Australian Prime Minister Julia Gillard — installed yesterday through a series of unprecedented manoeuvres by a cabal of right-wing factional apparatchiks and trade union bureaucrats — has been issued with a clear set of instructions by the corporate and media interests that orchestrated her predecessor Kevin Rudd’s ousting. She is preparing to carry them out by substantially revising, if not shelving, the Labor government’s proposed 40 percent Resource Super Profits Tax (RSPT) on the mining industry, returning the budget to surplus by slashing public spending, and quickly moving to implement a series of far reaching “free market” economic reforms.
Press coverage of the Gillard coup abounds with mafia-like metaphors describing Rudd’s downfall. They are entirely apt. The conspiracy in Canberra over the last 24-hours amounted to a political contract killing. Labor’s factional chiefs — acting without the knowledge, let alone input, of the majority of caucus members, who are nominally responsible for electing the party leader — switched prime ministers at the direct behest of specific business and media interests.
Chief among these was the mining industry. A Sydney Morning Herald article today, headlined “Tycoons claim credit for a burial”, noted: “Mining tycoons have claimed much of the credit for Kevin Rudd’s downfall, saying the industry-led opposition to the resources tax was the main reason for the leadership coup.”

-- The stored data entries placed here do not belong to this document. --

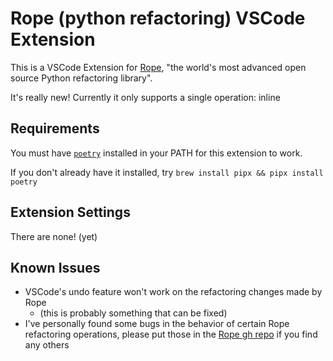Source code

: # Rope (python refactoring) VSCode Extension

This is a VSCode Extension for [Rope](https://github.com/python-rope/rope), "the world's most advanced open source Python refactoring library".

It's really new! Currently it only supports a single operation: inline

## Requirements

You must have [`poetry`](https://python-poetry.org/docs/) installed in your PATH for this extension to work.

If you don't already have it installed, try `brew install pipx && pipx install poetry`

## Extension Settings

There are none! (yet)

## Known Issues

* VSCode's undo feature won't work on the refactoring changes made by Rope
  * (this is probably something that can be fixed)
* I've personally found some bugs in the behavior of certain Rope refactoring operations, please put those in the [Rope gh repo](https://github.com/python-rope/rope) if you find any others
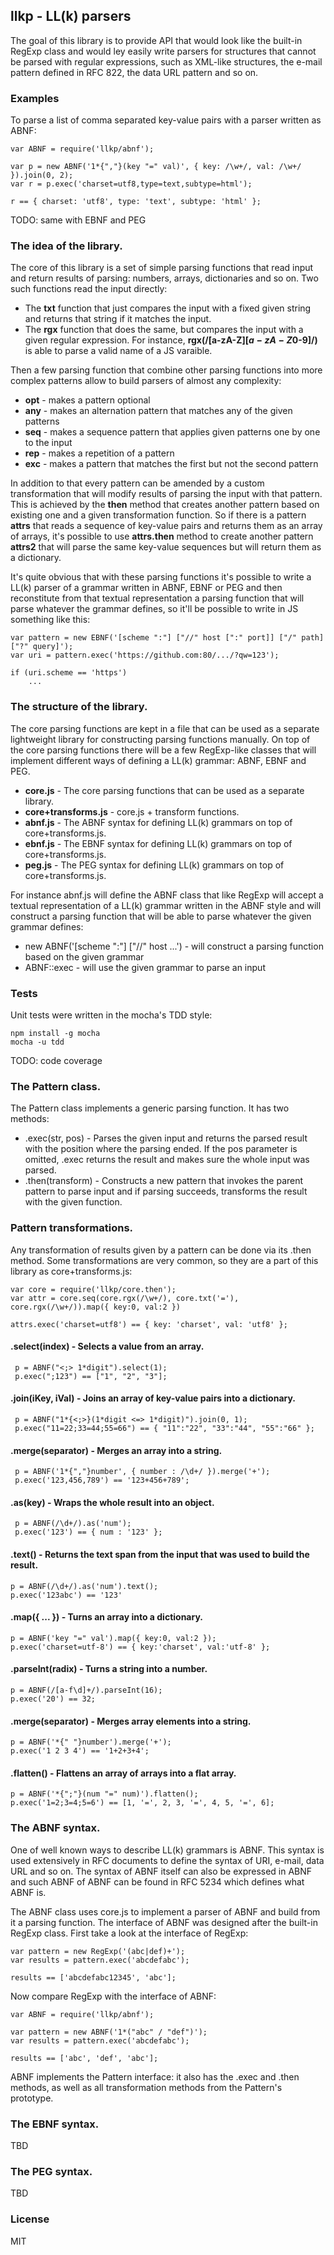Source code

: ## llkp - LL(k) parsers

The goal of this library is to provide API that would look like the built-in RegExp class and would ley easily write parsers for structures that cannot be parsed with regular expressions, such as XML-like structures, the e-mail pattern defined in RFC 822, the data URL pattern and so on.

### Examples

To parse a list of comma separated key-value pairs with a parser written as ABNF:

    var ABNF = require('llkp/abnf');

    var p = new ABNF('1*{","}(key "=" val)', { key: /\w+/, val: /\w+/ }).join(0, 2);
    var r = p.exec('charset=utf8,type=text,subtype=html');

    r == { charset: 'utf8', type: 'text', subtype: 'html' };

TODO: same with EBNF and PEG

### The idea of the library.

The core of this library is a set of simple parsing functions that read input and return results of parsing: numbers, arrays, dictionaries and so on. Two such functions read the input directly:

* The **txt** function that just compares the input with a fixed given string and returns that string if it matches the input.
* The **rgx** function that does the same, but compares the input with a given regular expression. For instance, **rgx(/[a-zA-Z$][a-zA-Z$0-9]/)** is able to parse a valid name of a JS varaible.

Then a few parsing function that combine other parsing functions into more complex patterns allow to build parsers of almost any complexity:

* **opt** - makes a pattern optional
* **any** - makes an alternation pattern that matches any of the given patterns
* **seq** - makes a sequence pattern that applies given patterns one by one to the input
* **rep** - makes a repetition of a pattern
* **exc** - makes a pattern that matches the first but not the second pattern

In addition to that every pattern can be amended by a custom transformation that will modify results of parsing the input with that pattern. This is achieved by the **then** method that creates another pattern based on existing one and a given transformation function. So if there is a pattern **attrs** that reads a sequence of key-value pairs and returns them as an array of arrays, it's possible to use **attrs.then** method to create another pattern **attrs2** that will parse the same key-value sequences but will return them as a dictionary.

It's quite obvious that with these parsing functions it's possible to write a LL(k) parser of a grammar written in ABNF, EBNF or PEG and then reconstitute from that textual representation a parsing function that will parse whatever the grammar defines, so it'll be possible to write in JS something like this:

    var pattern = new EBNF('[scheme ":"] ["//" host [":" port]] ["/" path] ["?" query]');
    var uri = pattern.exec('https://github.com:80/.../?qw=123');

    if (uri.scheme == 'https')
        ...

### The structure of the library.

The core parsing functions are kept in a file that can be used as a separate lightweight library for constructing parsing functions manually. On top of the core parsing functions there will be a few RegExp-like classes that will implement different ways of defining a LL(k) grammar: ABNF, EBNF and PEG.

* **core.js** - The core parsing functions that can be used as a separate library.
* **core+transforms.js** - core.js + transform functions.
* **abnf.js** - The ABNF syntax for defining LL(k) grammars on top of core+transforms.js.
* **ebnf.js** - The EBNF syntax for defining LL(k) grammars on top of core+transforms.js.
* **peg.js** - The PEG syntax for defining LL(k) grammars on top of core+transforms.js.

For instance abnf.js will define the ABNF class that like RegExp will accept a textual representation of a LL(k) grammar written in the ABNF style and will construct a parsing function that will be able to parse whatever the given grammar defines:

* new ABNF('[scheme ":"] ["//" host ...') - will construct a parsing function based on the given grammar
* ABNF::exec - will use the given grammar to parse an input

### Tests

Unit tests were written in the mocha's TDD style:

    npm install -g mocha
    mocha -u tdd

TODO: code coverage

### The Pattern class.

The Pattern class implements a generic parsing function. It has two methods:

* .exec(str, pos) - Parses the given input and returns the parsed result with the position where the parsing ended. If the pos parameter is omitted, .exec returns the result and makes sure the whole input was parsed.
* .then(transform) - Constructs a new pattern that invokes the parent pattern to parse input and if parsing succeeds, transforms the result with the given function.

### Pattern transformations.

Any transformation of results given by a pattern can be done via its .then method. Some transformations are very common, so they are a part of this library as core+transforms.js:

    var core = require('llkp/core.then');
    var attr = core.seq(core.rgx(/\w+/), core.txt('='), core.rgx(/\w+/)).map({ key:0, val:2 })
    
    attrs.exec('charset=utf8') == { key: 'charset', val: 'utf8' };

#### .select(index) - Selects a value from an array.

     p = ABNF("<;> 1*digit").select(1);
     p.exec(";123") == ["1", "2", "3"];

#### .join(iKey, iVal) - Joins an array of key-value pairs into a dictionary.

     p = ABNF("1*{<;>}(1*digit <=> 1*digit)").join(0, 1);
     p.exec("11=22;33=44;55=66") == { "11":"22", "33":"44", "55":"66" };

#### .merge(separator) - Merges an array into a string.

     p = ABNF('1*{","}number', { number : /\d+/ }).merge('+');
     p.exec('123,456,789') == '123+456+789';

#### .as(key) - Wraps the whole result into an object.

     p = ABNF(/\d+/).as('num');
     p.exec('123') == { num : '123' };

#### .text() - Returns the text span from the input that was used to build the result.

    p = ABNF(/\d+/).as('num').text();
    p.exec('123abc') == '123'

#### .map({ ... }) - Turns an array into a dictionary.

    p = ABNF('key "=" val').map({ key:0, val:2 });
    p.exec('charset=utf-8') == { key:'charset', val:'utf-8' };

#### .parseInt(radix) - Turns a string into a number.

    p = ABNF(/[a-f\d]+/).parseInt(16);
    p.exec('20') == 32;

#### .merge(separator) - Merges array elements into a string.

    p = ABNF('*{" "}number').merge('+');
    p.exec('1 2 3 4') == '1+2+3+4';

#### .flatten() - Flattens an array of arrays into a flat array.

    p = ABNF('*{";"}(num "=" num)').flatten();
    p.exec('1=2;3=4;5=6') == [1, '=', 2, 3, '=', 4, 5, '=', 6];

### The ABNF syntax.

One of well known ways to describe LL(k) grammars is ABNF. This syntax is used extensively in RFC documents to define the syntax of URI, e-mail, data URL and so on. The syntax of ABNF itself can also be expressed in ABNF and such ABNF of ABNF can be found in RFC 5234 which defines what ABNF is.

The ABNF class uses core.js to implement a parser of ABNF and build from it a parsing function. The interface of ABNF was designed after the built-in RegExp class. First take a look at the interface of RegExp:

    var pattern = new RegExp('(abc|def)+');
    var results = pattern.exec('abcdefabc');
    
    results == ['abcdefabc12345', 'abc'];

Now compare RegExp with the interface of ABNF:

    var ABNF = require('llkp/abnf');

    var pattern = new ABNF('1*("abc" / "def")');
    var results = pattern.exec('abcdefabc');
    
    results == ['abc', 'def', 'abc'];

ABNF implements the Pattern interface: it also has the .exec and .then methods, as well as all transformation methods from the Pattern's prototype.

### The EBNF syntax.

TBD

### The PEG syntax.

TBD

### License

MIT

The mining companies’ two-month long campaign against the tax—which included expensive television, radio, newspaper, and billboard advertising—exploited fears among ordinary people over the prospect of severe economic downturn and higher unemployment. Moreover, Rudd’s decision to use the RSPT revenue to lower the corporate tax rate and bolster other sections of business, rather than spend a cent on social services, meant that his attempt at populist posturing fell flat. The mining giants’ successful campaign against Rudd comes after they helped instigate the removal of Malcolm Turnbull as opposition leader in December, because of his support for an Emissions Trading Scheme, underscoring the resource sector’s considerable weight within the Australian ruling elite.